Educators divided over Proposition 92
January 31, 2008 10:10 AM
In the middle of a state fiscal crisis, Proposition 92 has pitted educators against one another.
Proposition 92, also known as the Community College Initiative, is on the Feb. 5 ballot and would cap current community college fees at $15 per unit and limit future fee increases.
If Proposition 92 passes, community colleges may potentially cut their student fee revenue by $70 million each year. To offset this, the measure requires the state to allocate an additional $300 million from the general fund annually to K-12 schools and community colleges for the next three years, according to the California Legislative Analyst’s Office.
“No one really knows where that $300 million will come from, but [community colleges] want to lower their own revenues to increase revenue,” said Reed Galen, campaign spokesman for No on Prop. 92. “They want to take a funding stream out of the equation. They want to take $70 million out of current funding, but add $300 million in funding.”
Last November, the California State University Board of Trustees and the UC Board of Regents both voted to oppose Proposition 92. The California Teachers Association also as the California Federation of Teachers backs the measure.
“The main concern was that the initiative would tie up funds,” UC spokesman Ricardo Vazquez said. “It would diminish the flexibility of the governor and legislature in setting up their spending priorities, and the UC and CSU could be negatively impacted.”
While the initiative does not propose new sources of revenue, “there’s no dictate that says other programs will be cut to fund Prop. 92,” said Jennifer Wonnacott, campaign spokeswoman for Yes on Prop. 92.
“There’s a lot of talk about the budget, but [Proposition 92] is a need because a lot of people return to community college for work training or to transfer to a four-year college to pursue new careers,” Wonnacott said. “It’s a smart investment, because for every dollar spent on community colleges, the state gets $3 back.”
Though Proposition 92 does not explicitly state where the estimated $900 million will come from, “it has to come from somewhere,” Galen said.
“It comes from existing funds, but when you’re looking at a $14.5 billion deficit now, where does it come from?” Galen said. “It has to come from higher education, public safety, or social services–-on top of all the programs and all of the services that the state pays for.”
In 1988, voters approved Proposition 98, which bundled K-12 schools and community colleges as a single entity when assessing minimum funding requirements, and disburses funds based on K-12 enrollment.
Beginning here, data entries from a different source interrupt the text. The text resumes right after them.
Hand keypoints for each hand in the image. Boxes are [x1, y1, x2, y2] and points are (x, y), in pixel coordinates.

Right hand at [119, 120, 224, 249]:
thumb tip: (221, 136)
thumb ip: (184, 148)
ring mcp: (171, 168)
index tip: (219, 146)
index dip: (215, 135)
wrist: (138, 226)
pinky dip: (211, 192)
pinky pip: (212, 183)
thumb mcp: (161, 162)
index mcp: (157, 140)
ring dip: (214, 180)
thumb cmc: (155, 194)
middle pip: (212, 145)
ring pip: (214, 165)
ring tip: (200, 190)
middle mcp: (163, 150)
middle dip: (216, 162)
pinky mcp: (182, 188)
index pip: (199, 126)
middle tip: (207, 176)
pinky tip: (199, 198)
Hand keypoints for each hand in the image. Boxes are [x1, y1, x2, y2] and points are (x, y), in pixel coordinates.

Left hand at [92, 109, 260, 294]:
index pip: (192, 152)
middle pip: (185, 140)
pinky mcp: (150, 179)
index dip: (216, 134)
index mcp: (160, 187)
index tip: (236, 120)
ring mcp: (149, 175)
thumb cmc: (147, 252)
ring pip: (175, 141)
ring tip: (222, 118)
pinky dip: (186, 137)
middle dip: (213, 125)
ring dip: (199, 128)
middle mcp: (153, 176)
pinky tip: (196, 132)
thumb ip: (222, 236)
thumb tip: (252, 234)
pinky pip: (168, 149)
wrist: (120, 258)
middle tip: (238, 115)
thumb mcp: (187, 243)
A minimum of approximately 40 percent of the General Fund is currently allocated to meet the 1988 requirement, but community colleges only receive 10 to 11 percent of those funds.
Proposition 92 would make separate minimum funding guarantees for K-12 schools and community colleges. However if the state allocates less than 40 percent of the General Fund for K-14 education, Proposition 92’s separate funding agreement will not apply. Even if passed, the California Legislative Analyst’s Office predicts that Proposition 92 will not be in effect for a few years.
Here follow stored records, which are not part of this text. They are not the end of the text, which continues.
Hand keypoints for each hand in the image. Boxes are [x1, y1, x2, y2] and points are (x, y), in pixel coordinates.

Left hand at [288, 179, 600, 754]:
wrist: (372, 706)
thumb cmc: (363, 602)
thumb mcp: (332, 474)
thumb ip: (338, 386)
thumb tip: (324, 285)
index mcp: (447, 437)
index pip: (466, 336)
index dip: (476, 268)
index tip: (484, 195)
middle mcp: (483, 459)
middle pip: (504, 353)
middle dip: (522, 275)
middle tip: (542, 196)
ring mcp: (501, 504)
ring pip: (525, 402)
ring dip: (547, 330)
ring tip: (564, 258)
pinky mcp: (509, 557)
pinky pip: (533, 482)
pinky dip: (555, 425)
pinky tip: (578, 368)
The current $20 per unit fee at the state’s 109 community colleges is among the lowest in the nation, and 25 percent of community college students are eligible to have fees waived.
“Lowering fees are an important part of Prop. 92 because if fees are raised, students don’t enroll,” Wonnacott said. “[Prop. 92] ensures community colleges will have the resources they need to keep their doors open with stable and adequate funding.”
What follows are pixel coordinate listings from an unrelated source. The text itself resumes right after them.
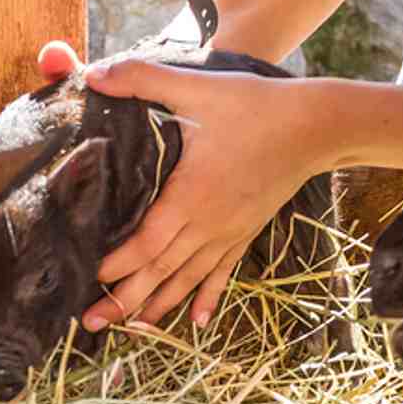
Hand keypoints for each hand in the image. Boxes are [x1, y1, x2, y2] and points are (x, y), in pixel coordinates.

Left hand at [69, 57, 321, 332]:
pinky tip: (198, 322)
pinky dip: (207, 297)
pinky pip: (222, 272)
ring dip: (159, 305)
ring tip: (131, 329)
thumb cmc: (255, 105)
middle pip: (161, 271)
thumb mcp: (196, 87)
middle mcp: (209, 223)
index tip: (87, 279)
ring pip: (188, 278)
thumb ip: (143, 79)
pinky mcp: (246, 230)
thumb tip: (94, 74)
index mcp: (191, 195)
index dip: (116, 264)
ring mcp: (230, 231)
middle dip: (124, 299)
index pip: (146, 242)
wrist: (316, 125)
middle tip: (91, 324)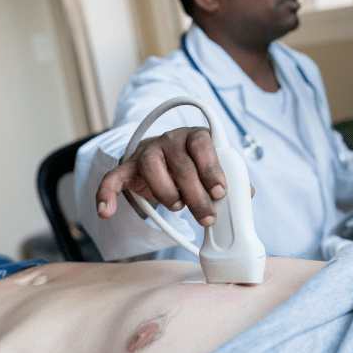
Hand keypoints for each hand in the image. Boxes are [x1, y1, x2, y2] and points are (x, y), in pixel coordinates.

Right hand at [96, 127, 253, 226]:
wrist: (164, 158)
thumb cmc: (194, 164)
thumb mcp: (212, 167)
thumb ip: (229, 177)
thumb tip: (246, 194)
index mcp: (196, 136)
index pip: (203, 145)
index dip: (212, 168)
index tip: (220, 192)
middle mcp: (170, 140)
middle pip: (182, 165)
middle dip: (196, 195)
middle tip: (207, 217)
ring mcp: (147, 152)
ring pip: (152, 169)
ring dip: (167, 193)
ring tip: (178, 208)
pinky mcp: (128, 167)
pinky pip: (113, 177)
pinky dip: (107, 194)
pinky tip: (106, 212)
However, Proposition 92 would “mean less money for the CSU and UC system,” said CSU spokesman Paul Browning.
“At the community colleges, lower income students already get fee waivers,” Browning said. “The passage of the proposition may mean higher fees for CSU and UC systems, who have been forced to pay more in recent times because the state has reduced funds. The proposition could make funding more difficult than what it already is, and we’re trying to boost pay for faculty and staff.”
Proposition 92 would enable community colleges to enroll over 100,000 more students, Wonnacott said. In the 2007 fall semester, 3,135 new transfer students from community colleges and four-year colleges enrolled at SF State, according to Jo Volkert, associate vice president of Enrollment Planning and Management.
“We absolutely believe in the value of the community college system,” Galen said. “But [Proposition 92] is not the right way to go about that.”